2019 Nintendo Switch, iOS, MAC and PC
The concept of playing a game set in a cyberpunk future where corporations control every aspect of life was once a dystopian notion of science fiction. Today, in 2019 (the year in which the prescient movie Blade Runner was set) that premise has become a redundant social commentary on our day-to-day lives, where people voluntary take on subsistence level work as a cute-sounding “side hustle”. This, and the voluntary participation of most citizens in a constant state of surveillance, is the grist of Neo Cab, a text adventure from US developer Chance Agency.
While Neo Cab is the last off the rank to address the absurd nature of our times and does not provide a new perspective in terms of social commentary, it does advance the text adventure genre. Make no mistake, this is nothing more than a talking simulator and all of the game play occurs in your mind. There is no pixel to hunt, or devices to combine to advance the plot, indeed the game trudges forward despite your intentions otherwise All you have to do is select from what turns out to be mostly meaningless dialog choices.
While there are some small deviations from your avatar’s work as a cab driver, for the most part the dialog choices you’ll be making are with your backseat patrons, whom you are trying to win over to keep your customer satisfaction ranking up. While driving around Los Osos, which is an analogue to Los Angeles, you must keep your customers happy, your electric cab charged, make enough money to not experience homelessness and also solve the mystery of the disappearance of your best friend.
The mystery aspect of the story quickly takes a back seat to the enjoyment of engaging with your clients as you take them to their destinations (keeping in mind that you never actually drive or control the vehicle, only your dialogue choices). Unfortunately due to some game crashing errors, I had to replay quite a bit of a game, giving me the opportunity to discover that the apparent choices had no consequence, with different dialog paths very quickly terminating at the same destination. Finding this our early in the game certainly diminished my enjoyment, but the mental challenge of appearing to out-think my patrons was enjoyable in its own way, with the desire to achieve and maintain a five star rating being reason enough to get to the end of the game.
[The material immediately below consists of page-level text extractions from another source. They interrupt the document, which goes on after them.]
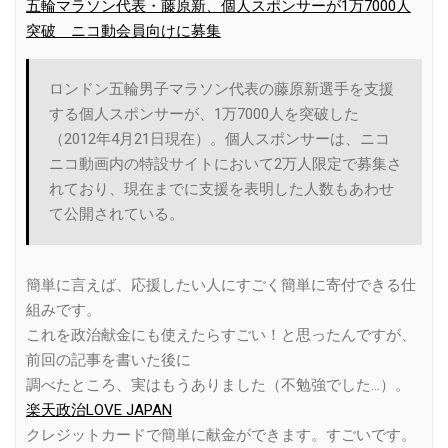
五輪マラソン代表・藤原新、個人スポンサーが1万7000人
突破 ニコ動会員向けに募集
ロンドン五輪男子マラソン代表の藤原新選手を支援
する個人スポンサーが、1万7000人を突破した
（2012年4月21日現在）。個人スポンサーは、ニコ
ニコ動画内の特設サイトにおいて2万人限定で募集さ
れており、現在までに支援を表明した人数もあわせ
て公開されている。
簡単に言えば、応援したい人にすごく簡単に寄付できる仕
組みです。
これを政治献金にも使えたらすごい！と思ったんですが、
前回の記事を書いた後に
調べたところ、実はもうありました（不勉強でした…）。
楽天政治LOVE JAPAN
クレジットカードで簡単に献金ができます。すごいです。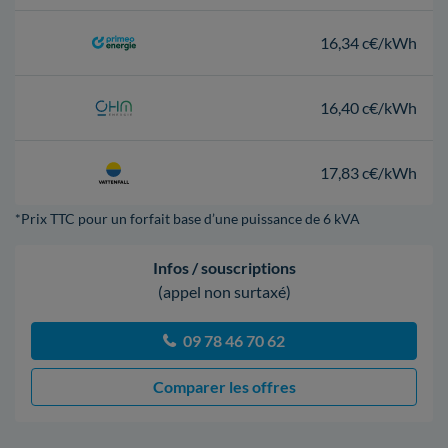
16,34 c€/kWh
16,40 c€/kWh
17,83 c€/kWh
*Prix TTC pour un forfait base d’une puissance de 6 kVA
Infos / souscriptions
(appel non surtaxé)
09 78 46 70 62
Comparer les offres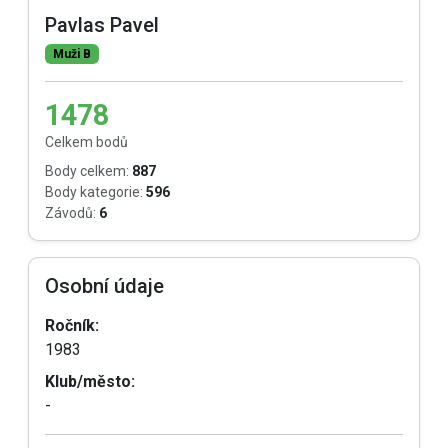
Pavlas Pavel
Muži B
1478
Celkem bodů
Body celkem:
887
Body kategorie:
596
Závodů:
6
Osobní údaje
Ročník:
1983
Klub/město:
-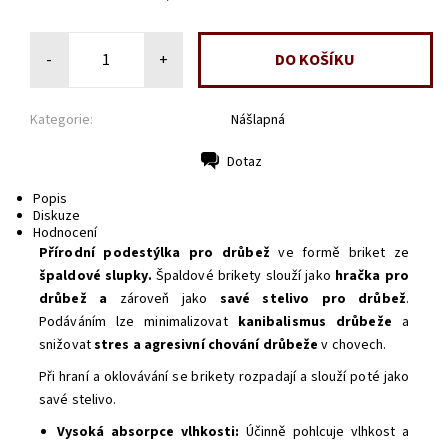
-
+
Kategorie:
Nášlapná
Dotaz
Tisk
Popis
Diskuze
Hodnocení
Přírodní podestýlka pro drůbež
ve formě briket ze
špaldové slupky.
Špaldové brikety slouží jako
hračka pro
drůbež a
zároveň jako
savé stelivo pro drůbež
.
Podáváním lze minimalizovat
kanibalismus drůbeže
a
snižovat
stres a agresivní chování drůbeže
v chovech.
Při hraní a oklovávání se brikety rozpadají a slouží poté jako
savé stelivo.
Vysoká absorpce vlhkosti:
Účinně pohlcuje vlhkost a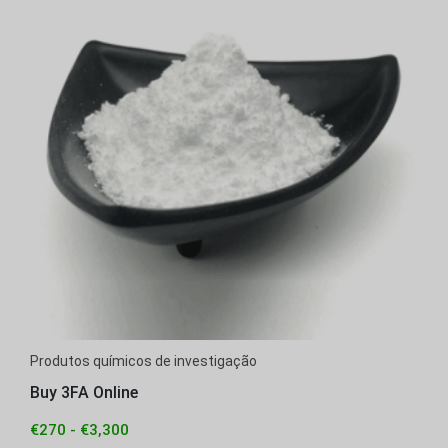
Produtos químicos de investigação
Buy 3FA Online
€
270
-
€
3,300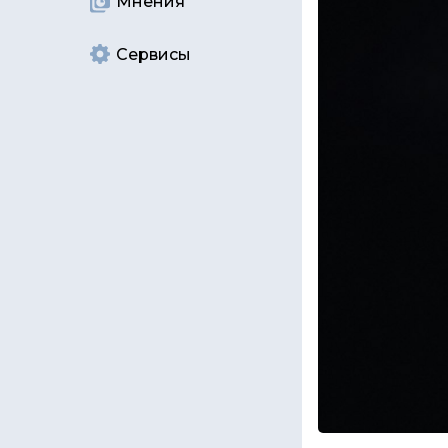
Мнения
Сервисы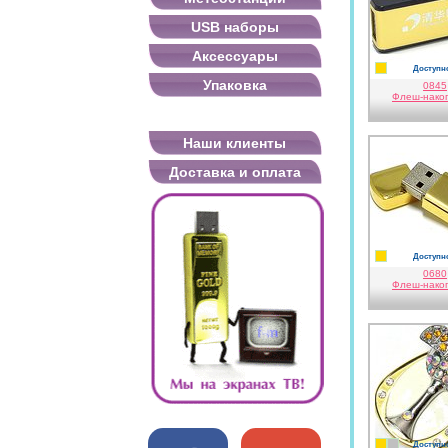
USB наборы
Аксессуары
Доступно
золотисты
Упаковка
0845
Флеш-нако
Наши клиенты
Доставка и оплата
Доступно
золотисты
0680
Флеш-нако
Доступно
золотисты
серебро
Sadly, the game culminates too quickly, with a final path that is not signposted, (there is no, “Are you sure there isn’t anything else you’d like to do before going to this FINAL location?” hints here). Even worse the final dialogue exchange provided no real choices either, with my character being ultimately removed from my control and making narrative choices I though where, well, out of character. Again, due to a hard crash on the Switch version I played, I got to play through this last leg of the game twice, this time changing all my choices, and again getting to the same place, leaving no catharsis as the game ends, which left me questioning why I bothered to go the distance with the game at all.